Task list.
1. In two sentences, summarize the article below on the United Nations peacekeeping mission in Haiti.
2. Pick up the article on the United Nations peacekeeping mission in Haiti after its final sentence and carry it forward.

Reading passage.
++++++++++++++++++++

As the United Nations prepares to draw down its massive peacekeeping operations in Haiti, the chief of that mission, Mariano Fernández, says his top priority is to help the country rebuild its earthquake-ravaged security institutions.
SANTO DOMINGO — As the United Nations prepares to draw down its massive peacekeeping operations in Haiti, the chief of that mission, Mariano Fernández, says his top priority is to help the country rebuild its earthquake-ravaged security institutions.
Fernández, a former Chilean foreign minister who’s headed the UN Stabilization Mission in Haiti (known by its French acronym Minustah) since mid-June, said his ultimate objective is to make the mission no longer necessary.
“Minustah was established in 2004 because of the turmoil and instability in Haiti. Towards the end of the [Réné] Préval government, the United Nations thought it was time to reduce the mission because Haiti was much more stable,” Fernández told Diálogo. “But then the earthquake struck, and that was a huge setback. It destroyed Port-au-Prince and killed more than 200,000 people.”
In response to the January 2010 tragedy, the UN authorized Minustah to boost its operational capacity dramatically. Its current annual budget is $793.5 million, up from $570 million before the earthquake, and the mission currently has 12,242 uniformed personnel — nearly double the 6,940 it had back in October 2009. That includes 8,718 troops and 3,524 police officers. Minustah also employs 564 international civilian personnel, 1,338 local civilian staff and 231 UN volunteers throughout Haiti.
Peacekeeping troops come from Argentina, Bolivia, Brazil, Canada, Chile, Ecuador, France, Guatemala, Japan, Jordan, Nepal, Paraguay, Peru, Philippines, South Korea, Sri Lanka, United States and Uruguay, while police personnel hail from 47 countries.
The Minustah chief spoke to Diálogo on the sidelines of the 12th Biarritz Forum, an annual gathering of European and Latin American leaders held this year in Santo Domingo. The Oct. 13-14 event was attended by nearly 1,000 people from 18 countries and addressed by both Haitian President Michel Martelly and Dominican President Leonél Fernández as well as half a dozen ex-presidents from throughout the region.
Minustah’s key challenge: weak institutions
Ambassador Fernández, 66, took over Minustah’s mantle from Edmond Mulet, a Guatemalan lawyer who now directs the UN’s peacekeeping missions worldwide. As the mission’s top official, Fernández oversees a peacekeeping force comprised 70 percent by soldiers from Argentina, Brazil, Chile and other Latin American countries.
“Peacekeeping operations are very expensive,” he said, estimating that Minustah spends $120 million to $130 million annually on contracts with Haitian companies and vendors. The mission has eight helicopters at its disposal — four from Chile, two from Argentina and two from Ukraine — as well as one Dash 7 turboprop made by Bombardier and a C-140 Jetstar transport plane.
Fernández said Minustah’s biggest challenge is building up the country’s historically weak police and security forces.
“We have seen success in two areas: cooperation with the Haitian National Police has improved a lot, and the operation against gangs has also been successful, particularly Operation Phoenix in July, when we hit some gangs in critical areas of Port-au-Prince. This is a success story,” he said.
“We are also working on a plan for reforming the police. There are now 10,000 police officers, and the Haitian police force is in much better condition than it was two or three years ago. We’re in the process of setting up a superior police academy in Port-au-Prince, to provide them with new professional skills. They will have to attend the academy and pass examinations.”

++++++++++++++++++++

Recorded data.
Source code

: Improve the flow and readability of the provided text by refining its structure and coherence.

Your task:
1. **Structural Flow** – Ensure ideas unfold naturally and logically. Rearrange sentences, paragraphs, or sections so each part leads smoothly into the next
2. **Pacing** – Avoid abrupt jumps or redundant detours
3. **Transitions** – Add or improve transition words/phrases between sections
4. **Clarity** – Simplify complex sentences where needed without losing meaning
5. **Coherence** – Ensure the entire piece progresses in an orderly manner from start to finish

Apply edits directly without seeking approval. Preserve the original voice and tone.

++++++++++++++++++++

Answers for the tasks.
1. Mariano Fernández, the former Chilean foreign minister who heads the UN Stabilization Mission in Haiti (Minustah), says that as the United Nations prepares to draw down the mission, his top priority is helping Haiti rebuild its earthquake-ravaged security institutions. After the January 2010 earthquake, Minustah's budget and uniformed personnel grew sharply, and Fernández points to improved cooperation with the Haitian National Police, a successful operation against gangs and plans for police reform, including a superior police academy in Port-au-Prince.

2.
In addition, said Fernández, “Minustah is fostering collaboration between Haitian and Dominican police. The general director of the Dominican National Police, José Polanco Gómez, visited Haiti for the first time ever and met with his Haitian counterpart, Mario Andresol, who also came to the D.R. There is also close political cooperation between the two presidents, Martelly and [Leonel] Fernández. In the end, it’s one island.”
Focus on rural areas
The UN official said he typically wakes up around 6 a.m., because it takes him one hour to get to his office. Minustah’s old headquarters at the Hotel Cristophe in suburban Petionville was destroyed in the earthquake; it has since relocated to a logistics base near Port-au-Prince International Airport.
Fernández devoted his entire first month in Haiti to Port-au-Prince; more recently, he’s spent a considerable amount of time visiting Leogrande, Le Cayes, Cap Haitien and other outlying regions — as well as meeting members of Haiti’s parliament and coordinating Minustah’s activities with other UN agencies operating in Haiti.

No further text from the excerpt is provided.